James McCarthy has been chosen as the ninth president of Suffolk University in Boston.
He comes to Suffolk University from Baruch College of the City University of New York, where he has been provost and senior vice president since 2007. He led Baruch College’s 2010 reaccreditation effort and used the process to review accomplishments and plan for new challenges at the public, urban university. More recently, he headed the College’s effort to develop a new five-year strategic plan.
As provost, McCarthy was the chief academic officer for Baruch, which has more than 18,000 students and 500 faculty. The institution offers undergraduate and graduate education through its Zicklin School of Business, Weissman School of Arts and Sciences, and School of Public Affairs.
McCarthy previously was dean of the School of Health and Human Services and professor of Health Management and Policy at the University of New Hampshire. He also has served as director of the Center for Population and Family Health at Columbia University and as the Heilbrunn Professor of Public Health in Columbia’s School of Public Health; assistant and associate professor of Population Dynamics at The Johns Hopkins School of Public Health; and assistant and associate professor of Sociology and director of the Hopkins Population Center. He has been on staff at Princeton University, the International Statistical Institute London and Trinity College Dublin. McCarthy, a sociologist, has worked and conducted research in Latin America, the Middle East, Africa, Europe and the United States and has published widely on community, adolescent and reproductive health issues.
He holds a Ph.D. from Princeton University, an M.A. from Indiana University and an A.B. from the College of the Holy Cross.
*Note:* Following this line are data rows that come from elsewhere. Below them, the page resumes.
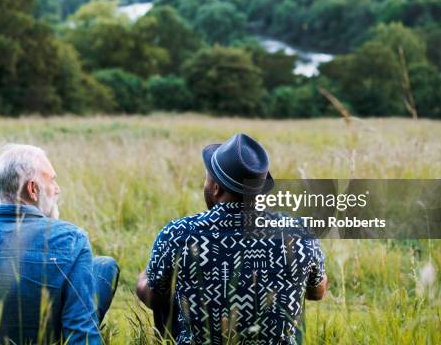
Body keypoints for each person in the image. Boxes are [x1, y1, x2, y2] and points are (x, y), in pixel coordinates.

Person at [136, 133, 327, 344]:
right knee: (291, 298)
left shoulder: (179, 233)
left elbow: (153, 297)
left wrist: (145, 276)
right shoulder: (299, 233)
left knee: (167, 291)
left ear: (216, 188)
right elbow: (317, 292)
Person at [0, 144, 119, 344]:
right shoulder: (73, 239)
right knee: (104, 267)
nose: (57, 189)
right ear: (32, 189)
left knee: (102, 266)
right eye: (52, 180)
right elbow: (81, 332)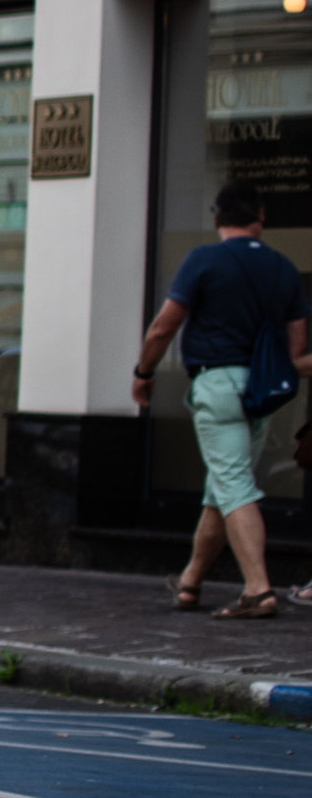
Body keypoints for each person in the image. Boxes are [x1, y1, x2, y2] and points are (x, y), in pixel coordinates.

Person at [133, 180, 310, 618]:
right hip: (262, 393)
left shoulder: (204, 260)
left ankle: (258, 590)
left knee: (233, 486)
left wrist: (143, 373)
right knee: (223, 486)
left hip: (218, 386)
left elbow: (162, 327)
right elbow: (296, 353)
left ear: (216, 218)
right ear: (261, 218)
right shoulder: (283, 268)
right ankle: (191, 582)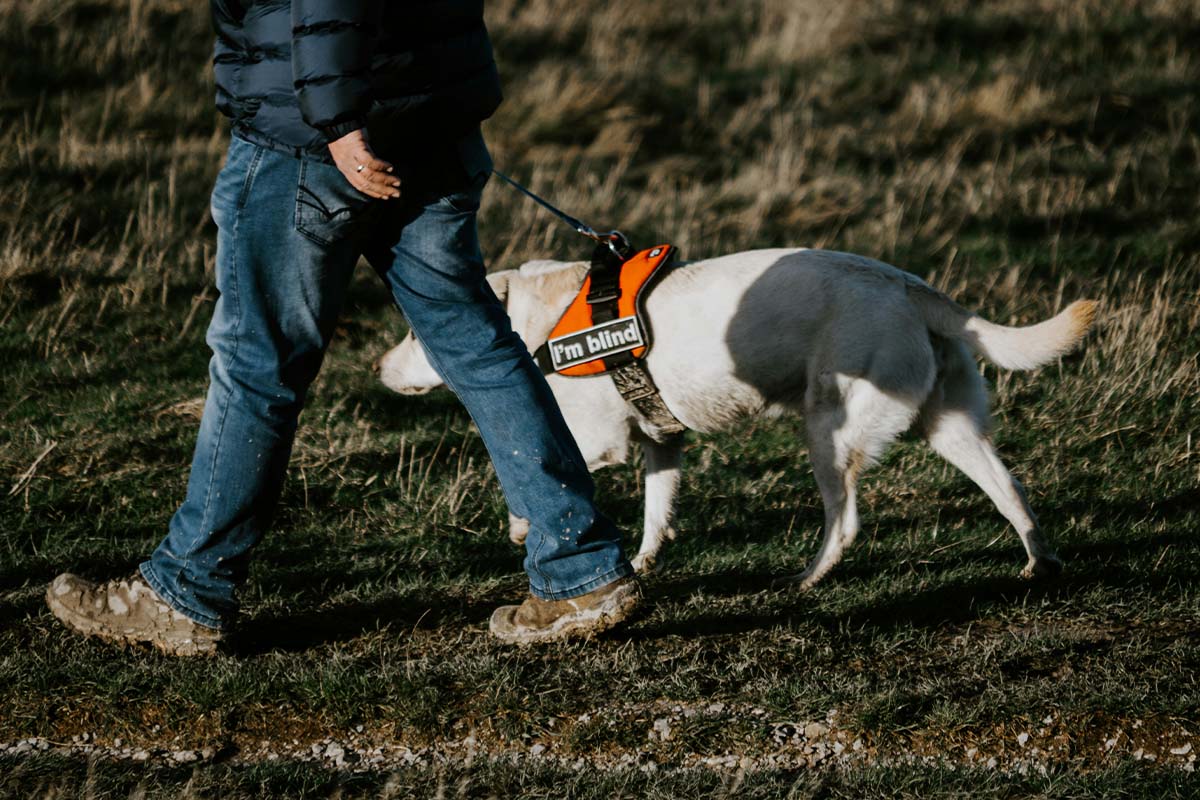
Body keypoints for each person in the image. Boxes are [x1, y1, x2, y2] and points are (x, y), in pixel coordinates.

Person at [44, 0, 641, 655]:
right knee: (480, 347)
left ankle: (187, 590)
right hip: (433, 124)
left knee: (257, 367)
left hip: (315, 141)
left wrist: (340, 123)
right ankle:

McCarthy has been involved in a variety of organizations outside of academia. He is on the board of directors of the Alan Guttmacher Institute and has served as chair. He served on the National Board of the Planned Parenthood Federation of America and its CEO Search Committee and on the boards of several New Hampshire organizations, including the Manchester Community Health Center, the Foundation for Healthy Communities and the New Hampshire Area Health Education Council. He was director of the Health Promotion and Disease Prevention Task Force of the New Hampshire Citizen’s Health Initiative. In 2009, 2010 and 2011, the Irish Voice named him to the “Irish Education 100” honor roll, which recognizes the 100 top Irish-Americans in U.S. higher education.